# Example of using the group generation functions

In [1]:
#note: must restart kernel if CoxeterArtinGroupGeneration has been updated 
import numpy as np
from CoxeterArtinGroupGeneration import getTimestamp, DataGenerator, loadDataset, readDataset, plotFrequencies

In [5]:
# get timestamp (for job)
timestamp = getTimestamp()  #format: YYYY-MM-DD
coxeterMatrix = np.array([
    [1, 3, 2],
    [3, 1, 3],
    [2, 3, 1],
])

# create object for generating data 
dg = DataGenerator(coxeterMatrix, mode="coxeter", dataDir="datasets", timestamp=timestamp)
# define group type (mode)
dg.mode = 'coxeter'
dg.timestamp = timestamp

# define word length, dataset size, splits 
min_wordLen = 12
max_wordLen =  26
fixed_wordLen = max_wordLen
dg.datasetSize = 15000
dg.train_size = 0.3
dg.setSizes(min_wordLen, max_wordLen, fixed_wordLen)

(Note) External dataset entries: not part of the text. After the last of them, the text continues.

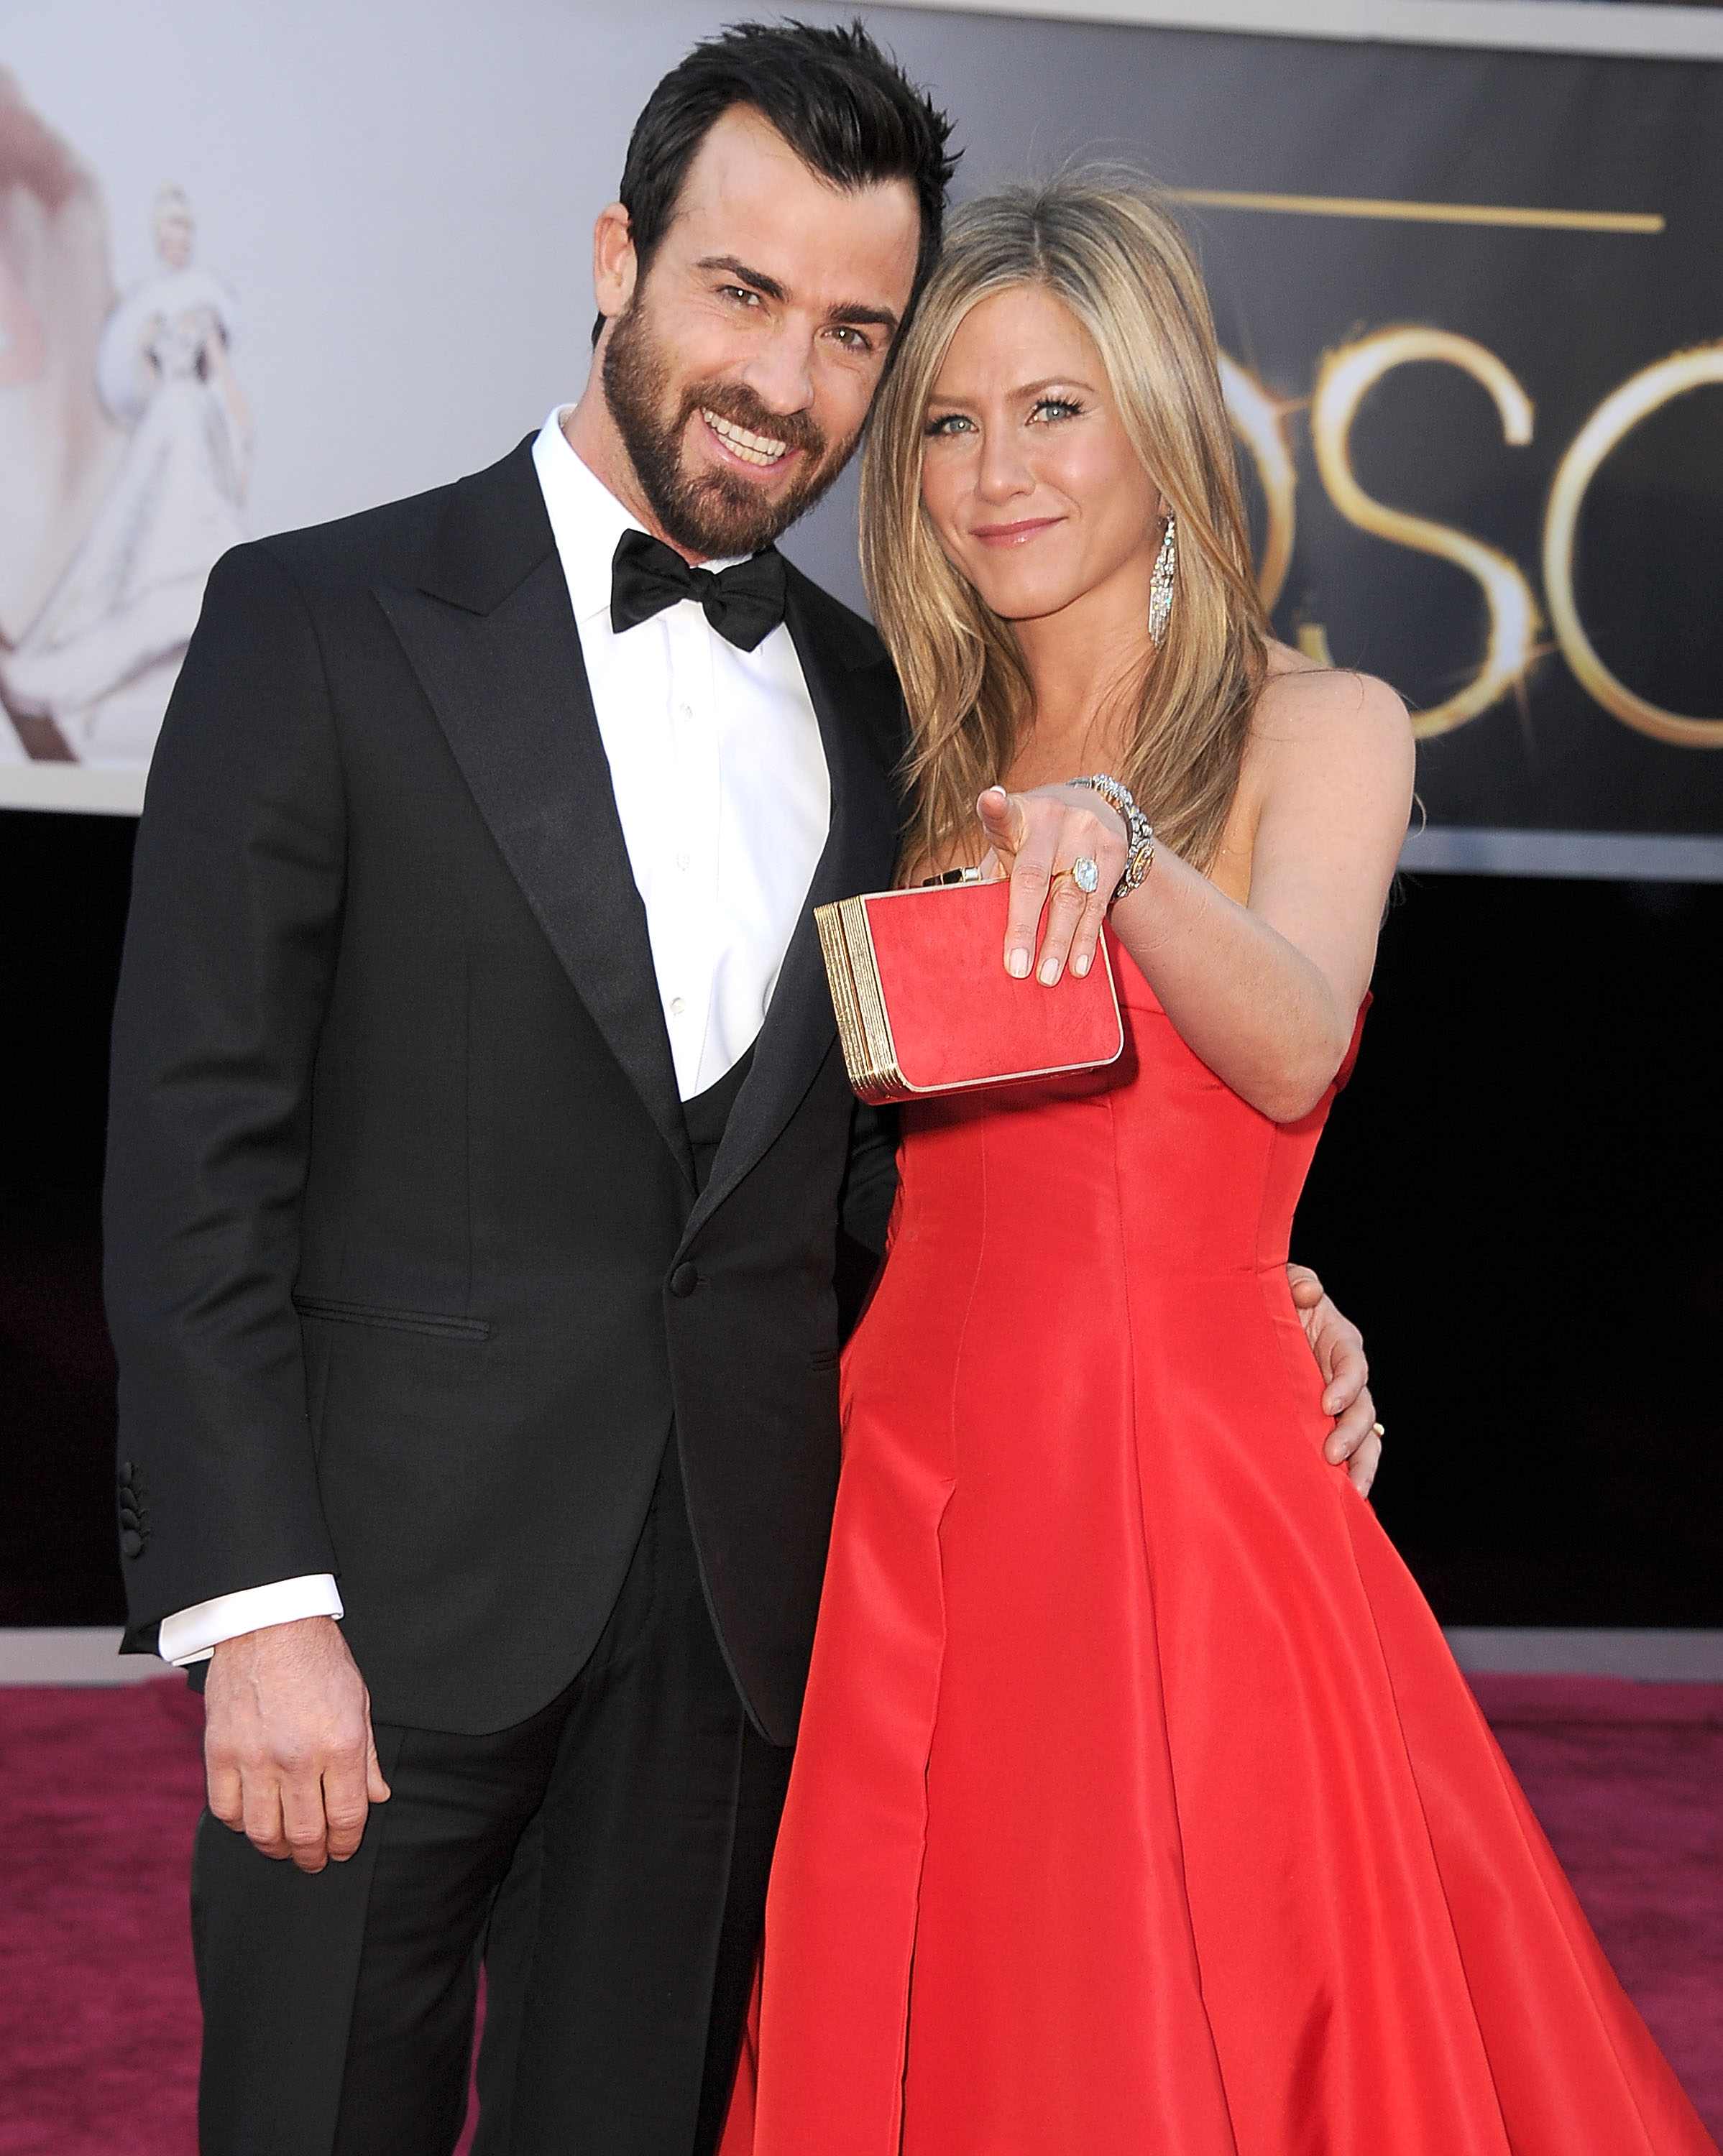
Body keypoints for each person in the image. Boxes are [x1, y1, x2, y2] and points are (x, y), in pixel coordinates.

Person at [104, 32, 1377, 2156]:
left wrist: (1264, 1280)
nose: (788, 378)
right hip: (378, 1628)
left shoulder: (893, 711)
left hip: (742, 1634)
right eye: (740, 292)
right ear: (616, 259)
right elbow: (192, 1154)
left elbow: (913, 1169)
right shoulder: (313, 620)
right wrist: (257, 1610)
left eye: (855, 329)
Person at [725, 179, 1716, 2156]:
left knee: (1187, 2011)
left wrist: (1126, 853)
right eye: (946, 420)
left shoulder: (1314, 724)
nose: (993, 471)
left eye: (1053, 409)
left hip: (1174, 1493)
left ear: (1164, 427)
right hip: (910, 1469)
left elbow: (1282, 1044)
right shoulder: (897, 759)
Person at [0, 186, 249, 763]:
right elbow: (134, 385)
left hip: (191, 426)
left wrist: (242, 436)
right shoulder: (146, 307)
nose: (175, 243)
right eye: (168, 234)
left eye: (181, 233)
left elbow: (223, 381)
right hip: (163, 430)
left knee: (201, 547)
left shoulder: (203, 302)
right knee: (138, 546)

# generate folder name for dataset using dataset features (updates folderPath)
folderName = dg.generateFolderName()
print(f"Unique folder name for dataset: {folderName}")
# define directory path (defined via generation or manually)
trainDF, testDF = dg.makeDataset(userDatasetPath=folderName, random_state=1)

Unique folder name for dataset: 0 | mode 'coxeter' | range 12 - 26 | pad 26 | size 15,000 | split 30 70
Training set size: 4500
Testing set size: 10500


# View Frequencies

In [6]:
import os
trivialWords = readDataset(os.path.join(dg.datasetPath, dg.trivialFile))
nontrivialWords = readDataset(os.path.join(dg.datasetPath, dg.nonTrivialFile))

In [7]:
plotFrequencies(trivialWords, wordType="Trivial")
plotFrequencies(nontrivialWords, wordType="Non-Trivial")